Brogan and fellow senior tri-captains Danny Coran and Ben Battle hope to use the fall to foster team chemistry and make the first-year players feel more at home. The team welcomes five new faces to the corps of 13 veterans: first-years Armaan Kalra, Owen Bartok, Carl-Herman Grant, Niko Hereford and Boris Sorkin.
Kalra, who will play at Middlebury this weekend, is excited for the opportunity to represent Tufts.
“The aspect that I’m looking forward to the most about playing for Tufts is finally being able to represent a team when I’m playing,” Kalra said. “Playing for a group of great guys is something that is going to be a different feeling and I know that I’ll be more inspired to perform my best. I hope that I can make an impact on the court for the team right away.”
With so many new faces, it is also refreshing for the upperclassmen to see the return of a familiar one. Nick Cary (LA ’16) is now an assistant coach to Gregor along with Christo Schultz. Cary is a veteran Jumbo and Brookline, Mass. native with a wealth of experience that promises to enrich the season for the upperclassmen and underclassmen alike.
“The return of Nick Cary, a former teammate of ours, is a major boost for our team,” Brogan said. “Nick is a talented tennis player and great leader whose passion for Tufts tennis is infectious. He brings with him a wealth of experience and knowledge, and we feel very fortunate to have him on the coaching staff. He is a close friend to many of us, so his presence will make our time playing tennis all the more enjoyable.”

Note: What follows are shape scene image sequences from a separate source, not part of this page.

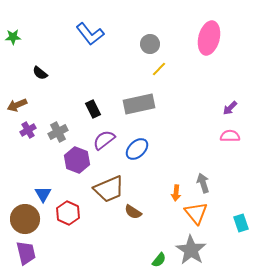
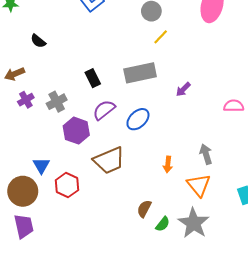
purple arrow: (230, 108) -> (183, 89), moved
orange arrow: (176, 193) -> (168, 164), moved
brown semicircle: (133, 212) -> (144, 209), moved, turned 84
green semicircle: (159, 260) -> (163, 224), moved

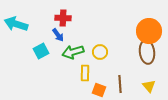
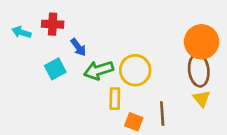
red cross: (63, 18) -> (53, 24), moved
cyan arrow: (16, 24) -> (21, 32), size x0.6
yellow circle: (100, 52) -> (135, 70), size x1.5
yellow triangle: (149, 86) -> (202, 99), moved

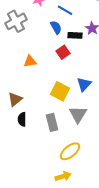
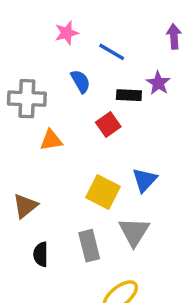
gray cross: (16, 21) -> (27, 99), moved, turned 30
blue semicircle: (56, 27) -> (80, 81), moved
black semicircle: (22, 119) -> (41, 254), moved

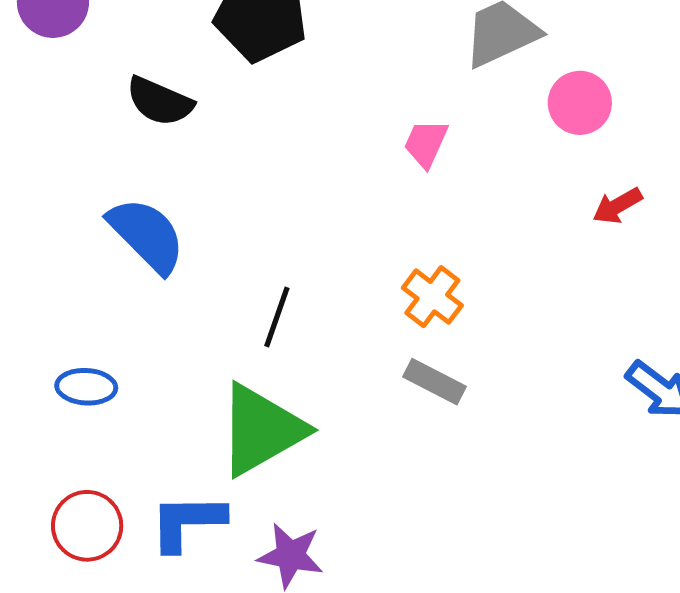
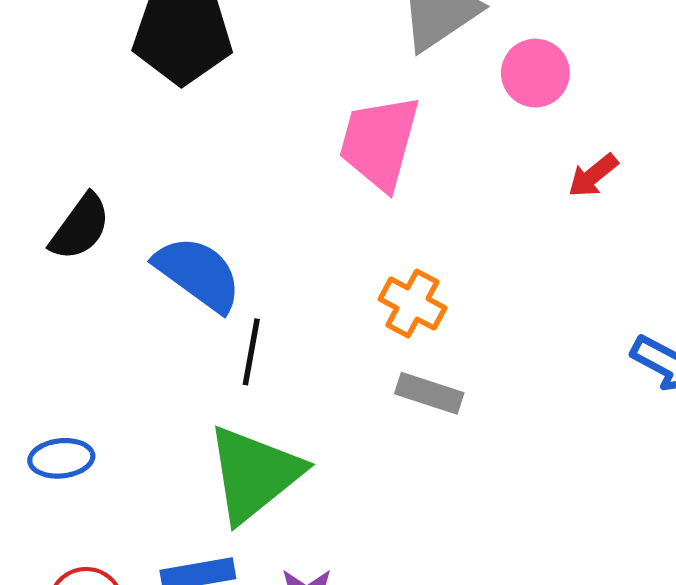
black semicircle: (160, 101) -> (80, 227), moved, turned -68
pink trapezoid: (426, 143) -> (379, 142), size x1.8
blue semicircle: (147, 235) -> (198, 274), moved

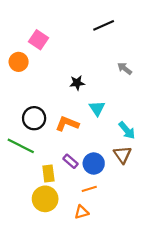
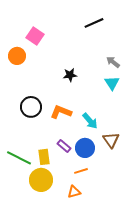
cyan triangle: (97, 108) -> (112, 83), moved
cyan arrow: (127, 130) -> (90, 121), moved
green line: (21, 146) -> (19, 158), moved

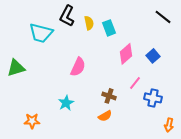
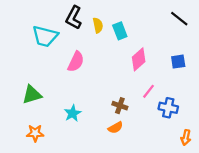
blue square: (153, 56) -> (178, 62), moved, turned 32
pink semicircle: (78, 67) -> (76, 62), moved
green triangle: (16, 68) -> (32, 95), moved

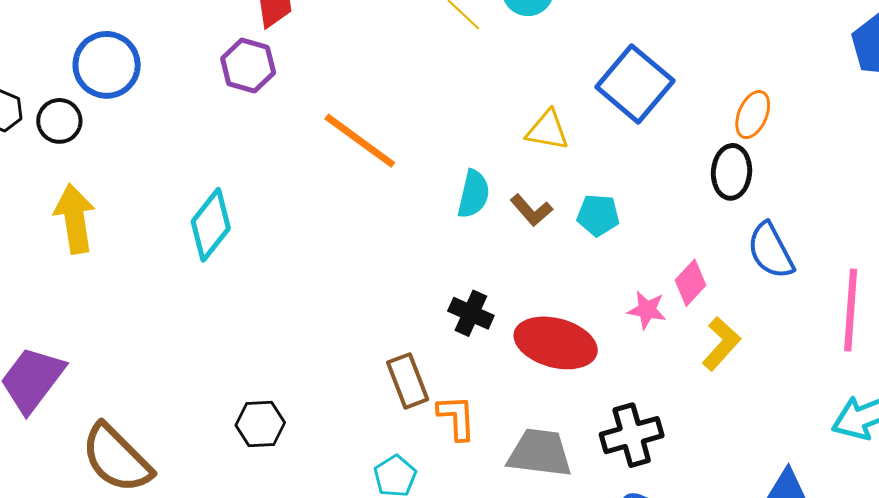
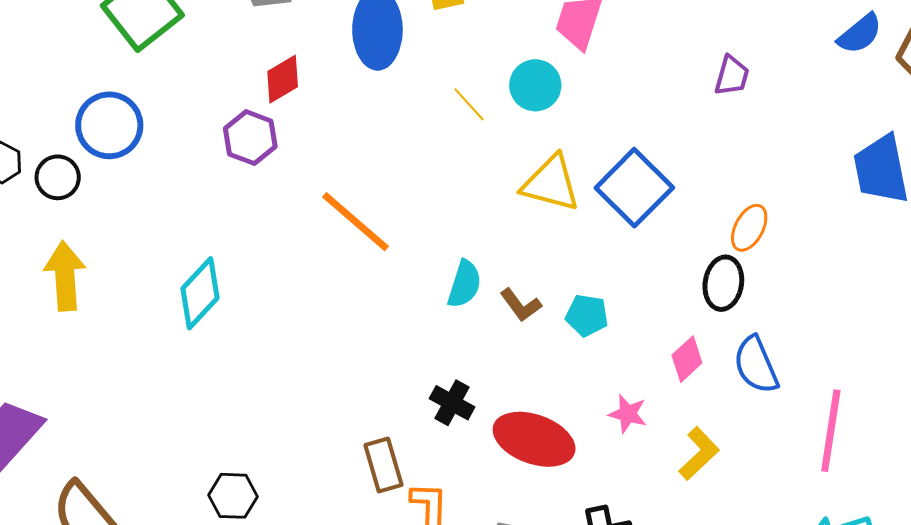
yellow triangle: (547, 130) -> (551, 183), moved, size x1.4
pink diamond: (690, 283) -> (687, 359), moved

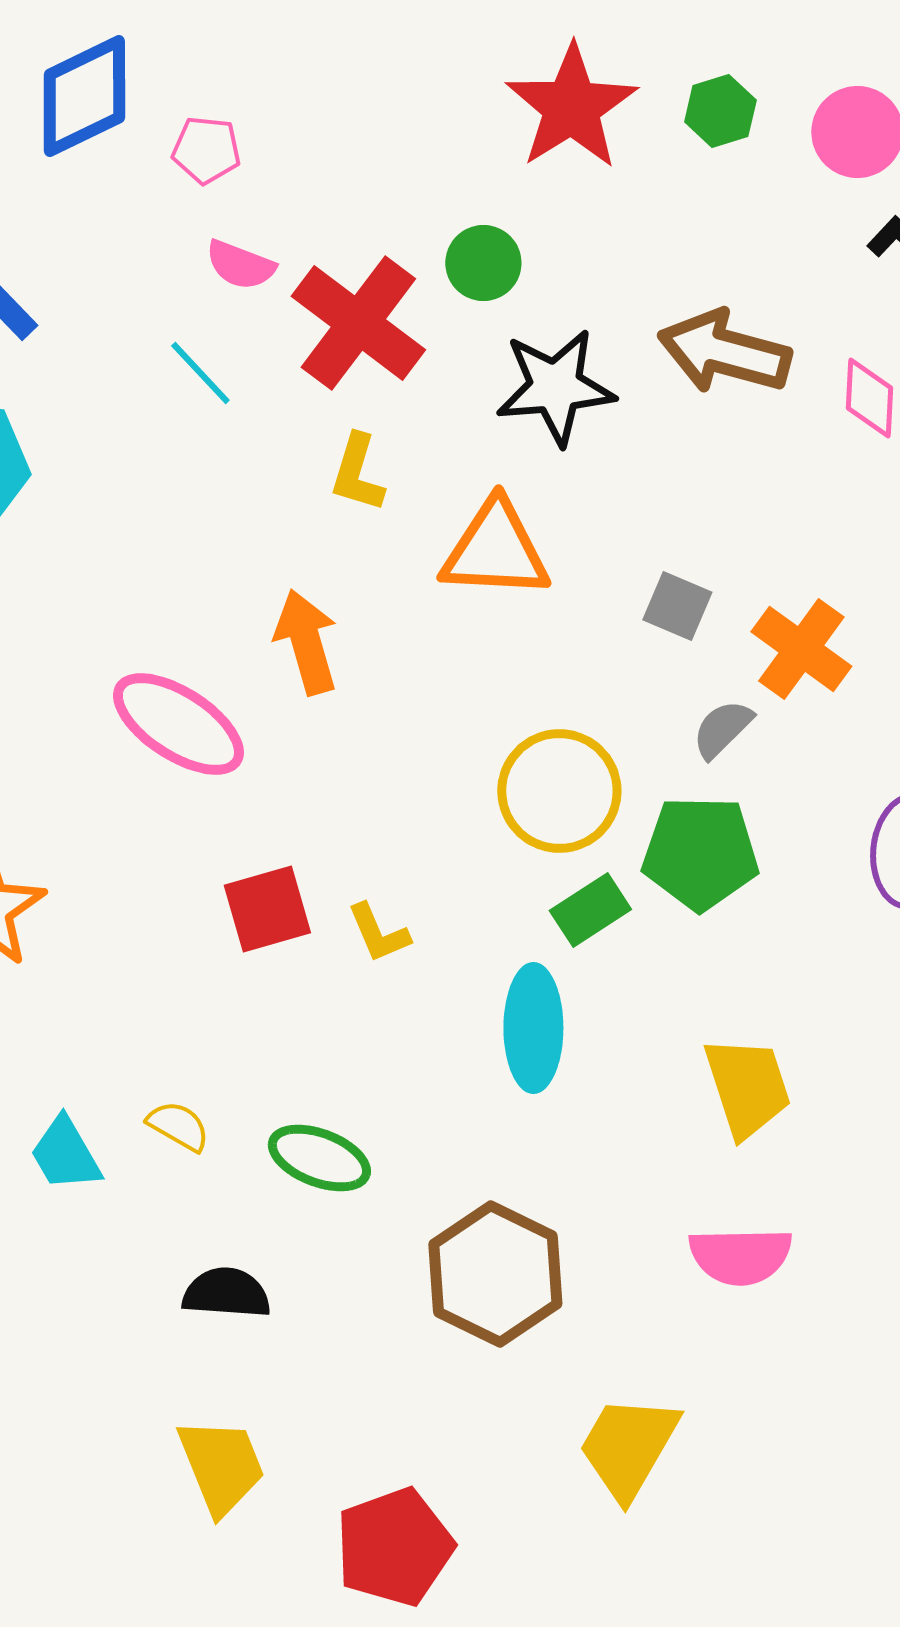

Coran was similarly appreciative that Cary returned to Tufts after he spent last year as a teacher outside of the Tufts tennis program.
“Coach Cary is a high energy, enthusiastic guy who has done it all himself and knows what it takes to win and compete at the Div. III level,” Coran added.
Already, the coaches have left an impact on the first-year players, who notice a clear difference between competitive play at the high school versus collegiate level.
“Though I have only been with the team for a week, I can really feel the difference in mentality of the coaches,” Bartok said. “Junior tennis and college tennis are very different, so it’s been helpful how much they emphasize the way we are supposed to approach the game mentally.”
Over the past five years, the Jumbos have generally hovered around a solid .500 winning percentage, both overall and in the NESCAC. They finished ninth in last year’s standings at 4–5 in the conference and 9–7 overall.
In 2015–16, Tufts exceeded expectations by finishing 6–3 in NESCAC and 13–7 overall, a .650 winning percentage.
That year was Cary’s senior season as a player, and he hopes to help the team replicate that degree of success again this year.
“We’ve made some really good strides as a group, and in my senior season I’m determined to leave it all on the court,” Coran said. “We’re impressed with all of the [first-years] and they fit the mold of the team really well, so I am excited to see what lies ahead.”
With a surge of young talent complemented by the veteran captains and coaches, signs are pointing upward for men’s tennis this season. Brogan, taking it all in one last time with his fellow seniors, is savoring the moment.
“Being a member of the Tufts men’s tennis team has been one of the most formative and rewarding aspects of our overall collegiate experiences,” Brogan said. “We are excited to spend one last season with some of our best friends, and help ensure that we have our most successful season yet — both on and off the court.”